[Opening Provided entries section]

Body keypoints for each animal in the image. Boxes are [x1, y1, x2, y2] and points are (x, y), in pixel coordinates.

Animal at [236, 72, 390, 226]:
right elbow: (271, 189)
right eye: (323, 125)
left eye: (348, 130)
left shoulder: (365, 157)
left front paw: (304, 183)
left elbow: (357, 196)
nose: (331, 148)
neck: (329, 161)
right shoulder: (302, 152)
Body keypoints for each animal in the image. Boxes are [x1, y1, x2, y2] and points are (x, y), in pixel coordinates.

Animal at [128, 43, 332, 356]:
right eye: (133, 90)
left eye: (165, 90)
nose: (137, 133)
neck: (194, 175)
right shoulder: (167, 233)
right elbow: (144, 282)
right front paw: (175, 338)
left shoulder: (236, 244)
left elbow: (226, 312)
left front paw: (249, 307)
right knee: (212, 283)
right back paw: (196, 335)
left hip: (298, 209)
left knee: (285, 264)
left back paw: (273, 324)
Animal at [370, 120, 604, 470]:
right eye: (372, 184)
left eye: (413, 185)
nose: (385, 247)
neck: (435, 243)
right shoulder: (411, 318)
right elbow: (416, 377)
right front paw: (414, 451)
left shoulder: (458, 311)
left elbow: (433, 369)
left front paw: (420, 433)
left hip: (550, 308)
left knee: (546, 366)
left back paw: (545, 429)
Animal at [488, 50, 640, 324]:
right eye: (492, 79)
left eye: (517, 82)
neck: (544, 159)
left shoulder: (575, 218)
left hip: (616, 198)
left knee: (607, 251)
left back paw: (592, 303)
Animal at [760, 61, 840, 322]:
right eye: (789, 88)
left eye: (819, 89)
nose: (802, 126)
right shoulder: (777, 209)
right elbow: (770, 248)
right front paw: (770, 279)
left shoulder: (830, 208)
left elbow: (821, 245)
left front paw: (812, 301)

[Closing Provided entries section]

What you need to do » From the entries above, extract only the lines running from the one containing "right back paw: (196, 335)" through the one containing "right eye: (492, 79)", inclusive.

Response box »
right back paw: (196, 335)
left hip: (298, 209)
left knee: (285, 264)
left back paw: (273, 324)
Animal at [370, 120, 604, 470]:
right eye: (372, 184)
left eye: (413, 185)
nose: (385, 247)
neck: (435, 243)
right shoulder: (411, 318)
right elbow: (416, 377)
right front paw: (414, 451)
left shoulder: (458, 311)
left elbow: (433, 369)
left front paw: (420, 433)
left hip: (550, 308)
left knee: (546, 366)
left back paw: (545, 429)
Animal at [488, 50, 640, 324]:
right eye: (492, 79)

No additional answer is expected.